PLOVDIV – La Svezia è la seconda qualificata ai Quarti di finale dell’Europeo femminile. La squadra di Ettore Guidetti, ultima partecipazione ad un Europeo risalente a 38 anni fa, supera a Plovdiv le padrone di casa della Bulgaria al tie break dopo aver salvato 2 match point. Isabelle Haak è la top scorer con 26 punti, ma non è stata la miglior partita per l’asso del Vakifbank: 38% di vinc. e 19% di eff. in attacco, 1 muro, 2 ace e 7 errori in battuta. Ai Quarti martedì la Svezia affronterà l’Olanda.

Dopo il primo set perso malamente a 12 le scandinave salgono di tono e grazie a battuta e muro fanno calare di molto l’attacco bulgaro (38% nel 2° e 33% nel 3° dopo il 57% del primo parziale) e così riescono a portarsi avanti 2-1 vincendo 2 set di misura. Nel 4° set la Bulgaria torna a fare la voce grossa mentre la Svezia molla iniziando a pensare al tie-break.
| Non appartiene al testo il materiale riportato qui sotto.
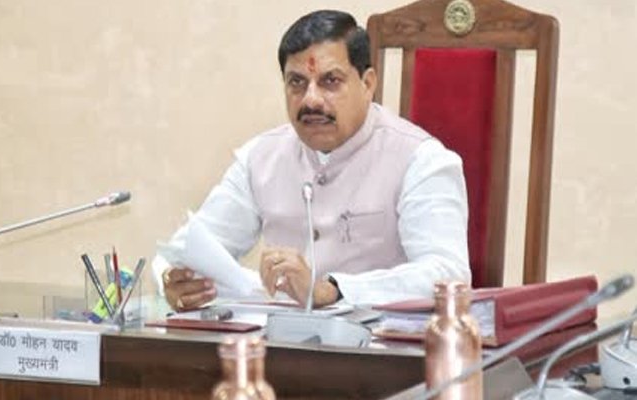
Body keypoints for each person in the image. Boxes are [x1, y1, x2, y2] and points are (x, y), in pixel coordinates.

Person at [153, 10, 470, 312]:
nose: (311, 99)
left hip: (380, 346)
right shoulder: (260, 158)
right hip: (279, 345)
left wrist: (333, 289)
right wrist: (175, 281)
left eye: (330, 81)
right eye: (297, 82)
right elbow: (184, 250)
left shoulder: (419, 159)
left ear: (368, 84)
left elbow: (447, 274)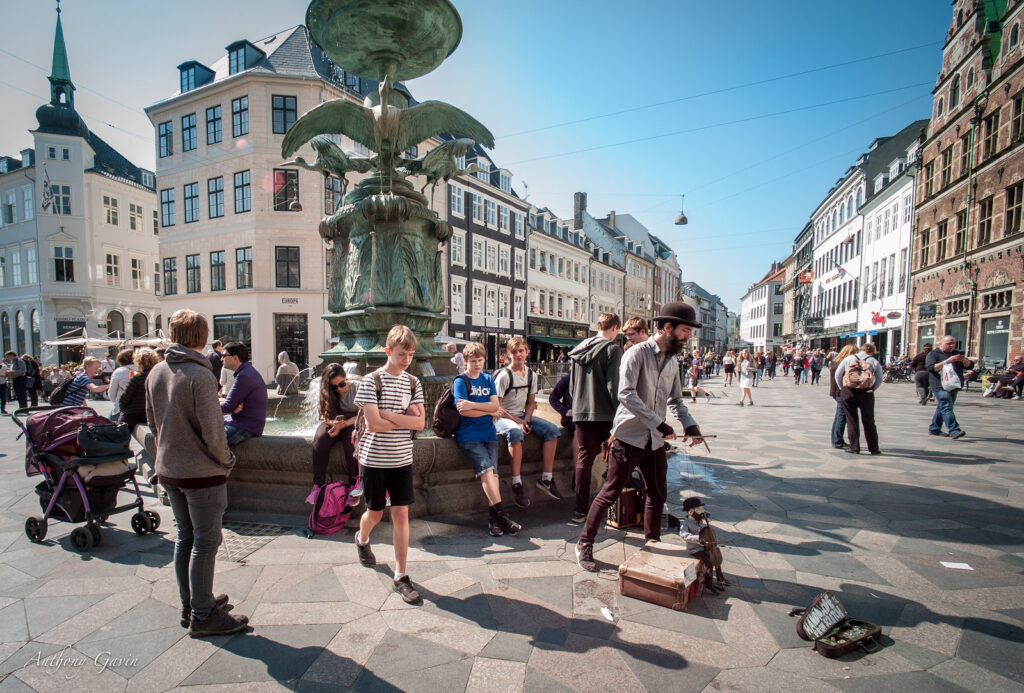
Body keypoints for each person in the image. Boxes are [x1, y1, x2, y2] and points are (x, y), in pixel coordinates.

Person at [575, 302, 706, 572]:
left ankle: (652, 544)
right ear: (667, 327)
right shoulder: (636, 353)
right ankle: (584, 544)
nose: (688, 336)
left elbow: (676, 400)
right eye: (685, 330)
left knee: (657, 494)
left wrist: (690, 425)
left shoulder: (672, 361)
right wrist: (657, 422)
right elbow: (626, 394)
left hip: (655, 440)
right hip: (628, 437)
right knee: (610, 492)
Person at [145, 310, 246, 637]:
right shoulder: (201, 376)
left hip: (170, 469)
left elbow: (152, 424)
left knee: (185, 537)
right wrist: (226, 460)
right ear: (202, 337)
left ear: (173, 335)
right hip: (201, 473)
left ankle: (192, 603)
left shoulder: (157, 372)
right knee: (206, 541)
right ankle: (204, 616)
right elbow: (214, 433)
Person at [353, 324, 426, 604]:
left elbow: (420, 423)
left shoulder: (413, 383)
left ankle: (401, 575)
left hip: (402, 459)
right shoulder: (371, 381)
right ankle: (362, 539)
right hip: (374, 460)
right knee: (373, 513)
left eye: (409, 354)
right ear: (388, 351)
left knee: (401, 514)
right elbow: (373, 424)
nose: (406, 359)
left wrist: (388, 414)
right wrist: (401, 418)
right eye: (401, 354)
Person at [454, 342, 521, 537]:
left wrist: (474, 406)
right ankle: (503, 516)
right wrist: (486, 408)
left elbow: (495, 408)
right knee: (486, 471)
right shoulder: (461, 381)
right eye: (473, 361)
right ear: (465, 362)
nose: (477, 364)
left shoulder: (487, 379)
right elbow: (463, 410)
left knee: (494, 475)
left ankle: (495, 521)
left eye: (480, 361)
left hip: (489, 434)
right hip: (469, 436)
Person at [567, 312, 622, 524]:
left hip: (581, 411)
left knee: (583, 460)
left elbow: (572, 385)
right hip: (605, 412)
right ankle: (612, 504)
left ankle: (580, 510)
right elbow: (612, 385)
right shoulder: (612, 349)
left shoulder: (578, 349)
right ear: (614, 328)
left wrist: (578, 404)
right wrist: (619, 411)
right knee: (618, 455)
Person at [494, 337, 562, 508]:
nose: (518, 355)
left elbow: (531, 403)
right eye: (514, 352)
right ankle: (517, 483)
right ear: (508, 354)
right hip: (502, 418)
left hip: (522, 416)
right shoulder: (504, 376)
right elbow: (496, 408)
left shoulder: (531, 375)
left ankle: (546, 478)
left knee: (552, 431)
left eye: (521, 351)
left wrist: (527, 420)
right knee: (515, 433)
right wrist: (519, 423)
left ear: (526, 352)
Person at [309, 362, 361, 503]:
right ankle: (317, 485)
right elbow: (323, 416)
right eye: (334, 386)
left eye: (342, 384)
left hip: (351, 422)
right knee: (320, 440)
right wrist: (334, 424)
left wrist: (344, 424)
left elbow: (361, 415)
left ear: (346, 378)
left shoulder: (357, 387)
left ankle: (354, 484)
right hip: (333, 421)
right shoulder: (326, 391)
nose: (339, 389)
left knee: (351, 441)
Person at [834, 342, 884, 455]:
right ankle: (873, 448)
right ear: (872, 352)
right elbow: (880, 379)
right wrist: (871, 389)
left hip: (849, 392)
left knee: (852, 420)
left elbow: (837, 374)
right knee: (869, 421)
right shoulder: (873, 361)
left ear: (860, 349)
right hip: (866, 393)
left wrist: (843, 388)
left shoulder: (849, 358)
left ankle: (855, 447)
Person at [219, 342, 267, 448]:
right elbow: (230, 405)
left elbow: (228, 406)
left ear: (235, 358)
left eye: (224, 356)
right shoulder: (247, 372)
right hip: (246, 423)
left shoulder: (244, 376)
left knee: (211, 443)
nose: (221, 359)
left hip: (245, 426)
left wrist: (207, 405)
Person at [926, 334, 973, 440]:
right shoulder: (933, 354)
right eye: (948, 343)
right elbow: (931, 368)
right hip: (939, 385)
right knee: (946, 406)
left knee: (942, 407)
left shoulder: (957, 354)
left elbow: (969, 366)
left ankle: (934, 428)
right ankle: (954, 430)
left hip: (954, 385)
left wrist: (964, 360)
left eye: (953, 343)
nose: (951, 346)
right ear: (941, 343)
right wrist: (947, 361)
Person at [678, 497, 723, 595]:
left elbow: (703, 529)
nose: (702, 511)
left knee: (714, 558)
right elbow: (684, 535)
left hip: (702, 547)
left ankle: (719, 579)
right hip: (694, 549)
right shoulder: (686, 523)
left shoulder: (698, 520)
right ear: (690, 512)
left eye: (702, 509)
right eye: (699, 509)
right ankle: (708, 585)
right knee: (709, 563)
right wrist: (698, 539)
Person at [119, 348, 159, 432]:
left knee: (120, 433)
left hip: (134, 413)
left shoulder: (137, 378)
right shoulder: (158, 377)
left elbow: (124, 399)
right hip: (153, 414)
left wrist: (123, 409)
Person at [828, 345, 857, 449]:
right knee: (842, 416)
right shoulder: (844, 363)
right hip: (841, 392)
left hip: (836, 392)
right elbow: (839, 378)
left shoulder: (836, 362)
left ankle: (835, 438)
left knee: (839, 416)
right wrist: (842, 389)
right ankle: (837, 441)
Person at [107, 348, 136, 420]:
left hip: (122, 408)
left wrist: (116, 401)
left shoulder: (119, 371)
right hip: (140, 407)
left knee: (109, 424)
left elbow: (112, 393)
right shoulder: (141, 369)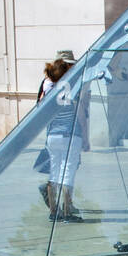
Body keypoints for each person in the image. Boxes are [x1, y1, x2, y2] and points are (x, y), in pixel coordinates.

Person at [42, 56, 89, 222]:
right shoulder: (71, 87)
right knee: (68, 173)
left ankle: (54, 211)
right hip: (71, 135)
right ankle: (68, 210)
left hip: (53, 135)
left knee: (54, 172)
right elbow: (81, 114)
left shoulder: (47, 88)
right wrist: (85, 137)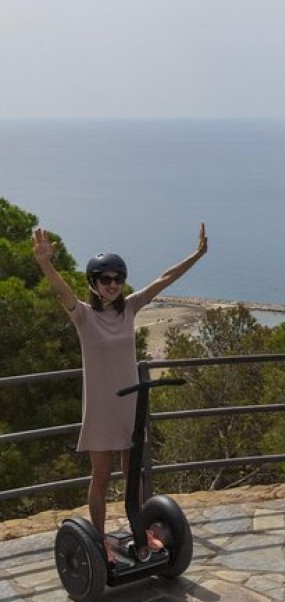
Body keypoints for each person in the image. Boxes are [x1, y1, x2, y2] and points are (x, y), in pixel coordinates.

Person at [32, 224, 208, 563]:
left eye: (117, 279)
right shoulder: (82, 315)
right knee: (100, 475)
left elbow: (164, 279)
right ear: (94, 283)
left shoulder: (129, 307)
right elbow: (61, 289)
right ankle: (99, 542)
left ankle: (141, 532)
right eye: (105, 279)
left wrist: (196, 255)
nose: (112, 285)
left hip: (130, 403)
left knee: (133, 475)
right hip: (101, 407)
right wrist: (45, 263)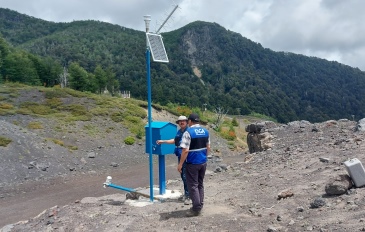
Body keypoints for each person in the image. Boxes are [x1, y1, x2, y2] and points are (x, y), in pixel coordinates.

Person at [178, 113, 210, 217]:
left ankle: (196, 209)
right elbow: (208, 147)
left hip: (192, 163)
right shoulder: (206, 131)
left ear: (190, 121)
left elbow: (185, 150)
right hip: (203, 162)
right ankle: (200, 204)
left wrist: (180, 164)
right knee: (200, 184)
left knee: (193, 185)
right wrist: (204, 158)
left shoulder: (188, 132)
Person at [156, 115, 190, 205]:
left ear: (187, 122)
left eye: (183, 121)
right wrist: (163, 141)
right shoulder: (179, 131)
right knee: (183, 175)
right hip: (180, 155)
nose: (181, 122)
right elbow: (175, 141)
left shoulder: (188, 131)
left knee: (186, 176)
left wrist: (181, 163)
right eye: (180, 121)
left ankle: (189, 196)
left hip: (186, 156)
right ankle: (187, 194)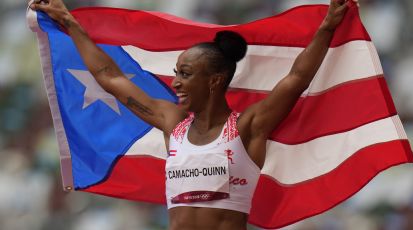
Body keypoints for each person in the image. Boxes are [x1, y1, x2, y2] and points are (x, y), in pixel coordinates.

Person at [30, 0, 353, 229]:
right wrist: (70, 23)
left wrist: (326, 28)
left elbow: (296, 79)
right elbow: (110, 78)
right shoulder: (173, 123)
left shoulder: (247, 127)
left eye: (185, 74)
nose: (176, 82)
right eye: (176, 73)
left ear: (214, 81)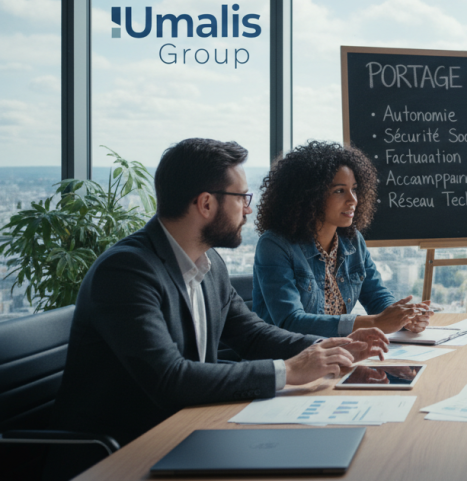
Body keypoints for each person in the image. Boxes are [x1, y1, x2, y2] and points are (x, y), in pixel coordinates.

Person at [47, 139, 389, 480]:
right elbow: (170, 378)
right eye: (241, 198)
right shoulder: (127, 271)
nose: (249, 209)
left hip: (190, 430)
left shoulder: (209, 263)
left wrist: (327, 349)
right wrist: (287, 371)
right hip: (124, 451)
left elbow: (252, 335)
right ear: (206, 203)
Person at [253, 141, 431, 337]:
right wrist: (375, 322)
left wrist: (404, 317)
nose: (353, 199)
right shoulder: (275, 245)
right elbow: (291, 322)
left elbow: (376, 296)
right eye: (339, 191)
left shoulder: (353, 240)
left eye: (354, 189)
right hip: (292, 360)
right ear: (308, 196)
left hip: (337, 355)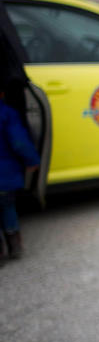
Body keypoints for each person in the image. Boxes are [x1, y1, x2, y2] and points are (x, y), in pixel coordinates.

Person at [0, 90, 40, 262]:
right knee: (8, 208)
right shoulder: (7, 113)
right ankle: (14, 244)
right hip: (4, 177)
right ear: (2, 94)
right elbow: (19, 142)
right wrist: (32, 160)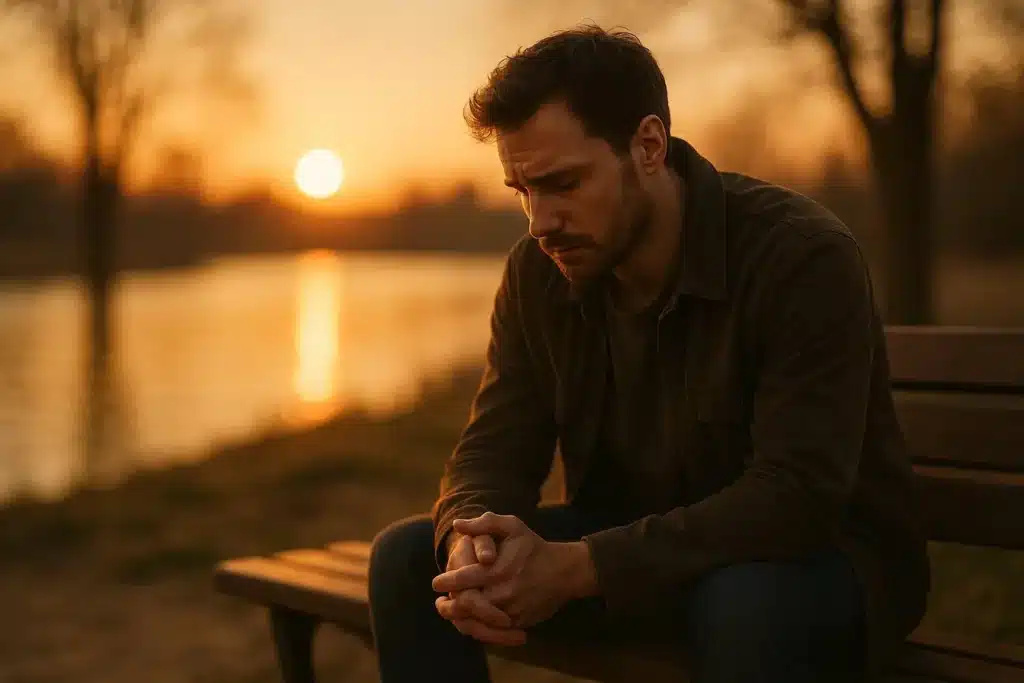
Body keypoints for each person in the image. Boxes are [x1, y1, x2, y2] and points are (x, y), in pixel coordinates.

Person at [367, 24, 929, 683]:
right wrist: (473, 542)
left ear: (649, 146)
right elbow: (494, 446)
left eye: (563, 184)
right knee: (412, 562)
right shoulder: (537, 272)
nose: (540, 222)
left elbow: (797, 496)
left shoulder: (798, 256)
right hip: (629, 550)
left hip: (816, 561)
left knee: (741, 605)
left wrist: (583, 566)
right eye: (523, 191)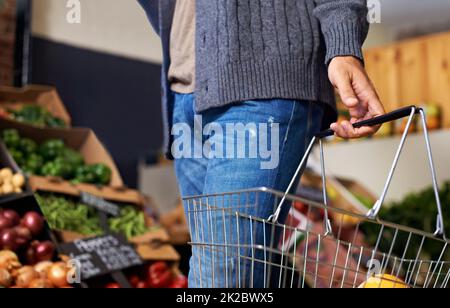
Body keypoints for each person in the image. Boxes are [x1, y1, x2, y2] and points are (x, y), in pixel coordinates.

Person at [138, 0, 385, 288]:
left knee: (220, 278)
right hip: (183, 92)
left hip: (264, 77)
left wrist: (343, 44)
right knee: (224, 272)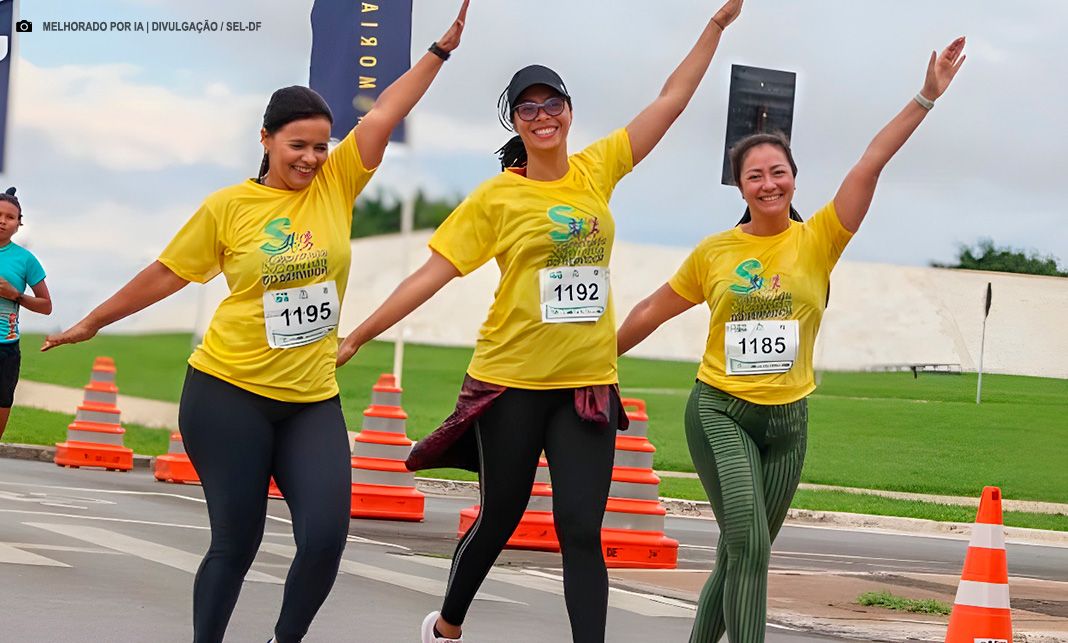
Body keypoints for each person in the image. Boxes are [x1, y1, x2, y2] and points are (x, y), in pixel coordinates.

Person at [40, 3, 471, 641]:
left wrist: (438, 51)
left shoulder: (337, 182)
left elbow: (383, 112)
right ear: (267, 140)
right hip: (227, 392)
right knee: (235, 544)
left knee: (325, 539)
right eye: (298, 145)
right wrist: (94, 321)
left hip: (309, 398)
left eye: (321, 146)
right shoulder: (229, 207)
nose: (311, 158)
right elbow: (168, 273)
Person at [335, 3, 745, 641]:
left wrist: (715, 28)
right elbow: (431, 274)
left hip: (585, 385)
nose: (543, 115)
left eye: (552, 103)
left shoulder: (597, 169)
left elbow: (672, 100)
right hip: (511, 381)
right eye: (527, 108)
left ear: (570, 112)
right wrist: (360, 333)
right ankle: (446, 626)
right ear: (515, 123)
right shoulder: (497, 197)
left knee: (582, 529)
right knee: (500, 514)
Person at [616, 37, 967, 643]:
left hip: (788, 425)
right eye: (755, 175)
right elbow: (653, 308)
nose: (768, 183)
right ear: (740, 186)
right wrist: (594, 360)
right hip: (721, 411)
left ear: (795, 181)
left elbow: (871, 162)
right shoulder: (716, 252)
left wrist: (925, 96)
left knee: (737, 555)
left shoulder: (820, 238)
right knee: (750, 545)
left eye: (778, 172)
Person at [0, 188, 52, 440]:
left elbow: (46, 305)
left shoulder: (25, 260)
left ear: (18, 225)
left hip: (5, 348)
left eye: (10, 217)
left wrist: (16, 295)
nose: (2, 220)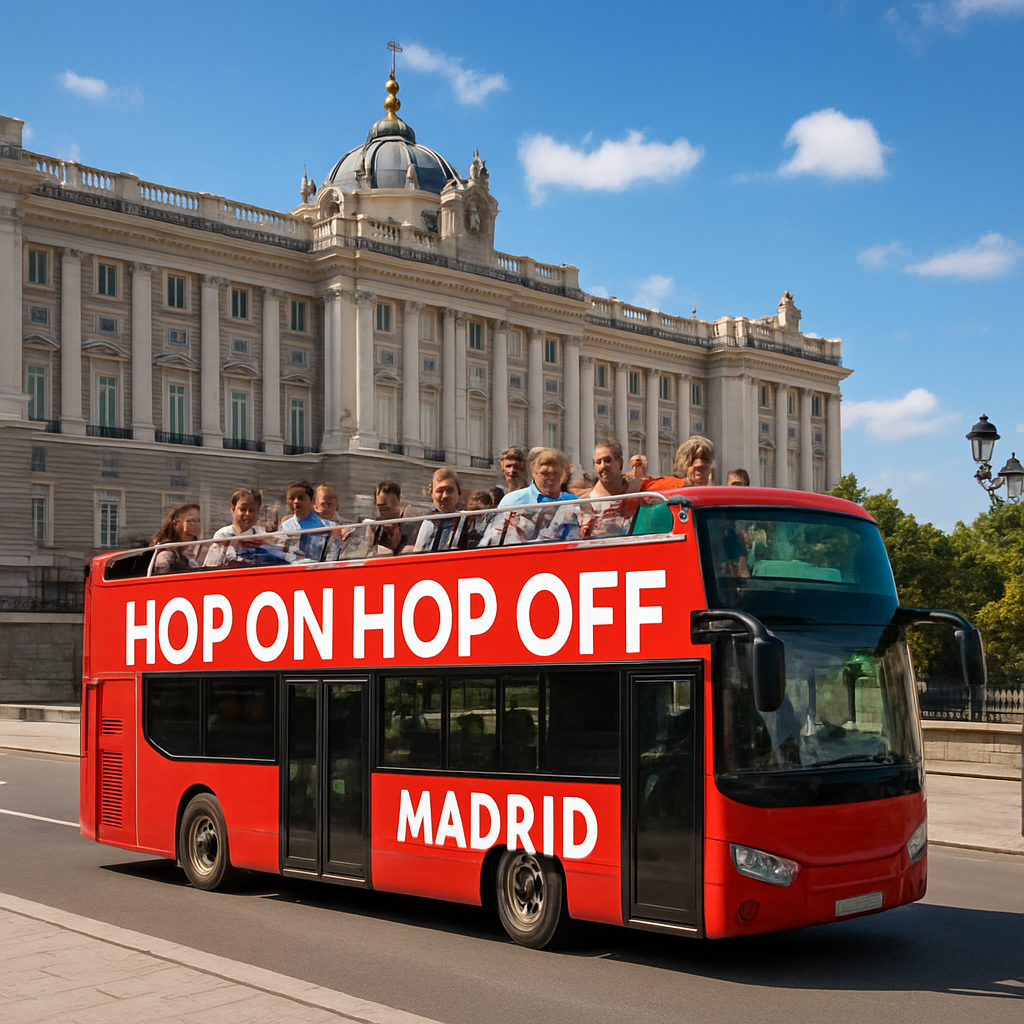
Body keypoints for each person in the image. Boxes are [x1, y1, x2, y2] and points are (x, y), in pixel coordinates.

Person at [490, 448, 578, 544]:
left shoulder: (573, 502)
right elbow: (495, 539)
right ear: (534, 473)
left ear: (563, 476)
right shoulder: (512, 501)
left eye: (555, 473)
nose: (551, 477)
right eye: (544, 473)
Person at [204, 488, 265, 567]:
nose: (247, 514)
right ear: (233, 509)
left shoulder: (261, 536)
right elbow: (213, 565)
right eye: (243, 509)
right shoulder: (223, 535)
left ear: (258, 510)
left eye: (252, 510)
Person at [414, 468, 470, 552]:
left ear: (458, 493)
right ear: (431, 491)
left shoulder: (469, 521)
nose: (445, 496)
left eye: (450, 491)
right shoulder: (420, 522)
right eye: (440, 491)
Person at [639, 435, 716, 491]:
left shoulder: (718, 494)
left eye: (705, 459)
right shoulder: (667, 486)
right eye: (693, 460)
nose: (699, 464)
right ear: (685, 464)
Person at [281, 480, 330, 560]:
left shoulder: (327, 526)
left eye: (300, 498)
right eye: (292, 498)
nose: (296, 502)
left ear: (312, 501)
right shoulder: (286, 527)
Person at [151, 503, 202, 574]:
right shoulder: (166, 555)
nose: (196, 525)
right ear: (176, 524)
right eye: (191, 521)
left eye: (198, 521)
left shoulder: (199, 550)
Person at [373, 480, 418, 556]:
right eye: (380, 507)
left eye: (386, 508)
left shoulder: (410, 526)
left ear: (397, 501)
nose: (382, 511)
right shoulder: (376, 527)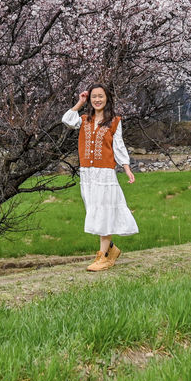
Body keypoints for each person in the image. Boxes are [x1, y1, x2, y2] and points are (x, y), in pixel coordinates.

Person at [62, 84, 138, 271]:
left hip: (105, 173)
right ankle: (110, 250)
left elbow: (118, 146)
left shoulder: (114, 121)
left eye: (101, 96)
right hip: (87, 173)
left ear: (107, 99)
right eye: (94, 96)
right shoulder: (84, 119)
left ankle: (103, 256)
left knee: (104, 211)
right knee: (94, 211)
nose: (97, 100)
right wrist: (80, 102)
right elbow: (66, 120)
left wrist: (126, 168)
Nel quinto set la Bulgaria sembra partire bene (5-3), ma poi un passaggio a vuoto di Vasileva (2 murate e un attacco in rete, solo 39% di vinc. e 19% di eff. in att. complessivo, addirittura -38% di eff. in att. nel solo 5° set) costa il 5-6. Nasya Dimitrova riporta avanti le sue (7-6) e seppure a fatica la Bulgaria sembra poter far sua la contesa (13-11). Invece la Svezia impatta (13-13), salva 2 match point (con Anna Haak e una battuta lunga di Nikolova-Dimitrova) e passa avanti per un’invasione in attacco di Vasileva su alzata fuori misura (15-16). La Bulgaria salva 2 match point (17-17), ma al terzo sbaglia ancora in ricezione e al secondo contrattacco la Svezia trova il punto decisivo con Alexandra Lazic: 17-19. Nel tie-break ben 5 muri per la Svezia e 7/12 in att. senza errori e senza murate per Isabelle Haak.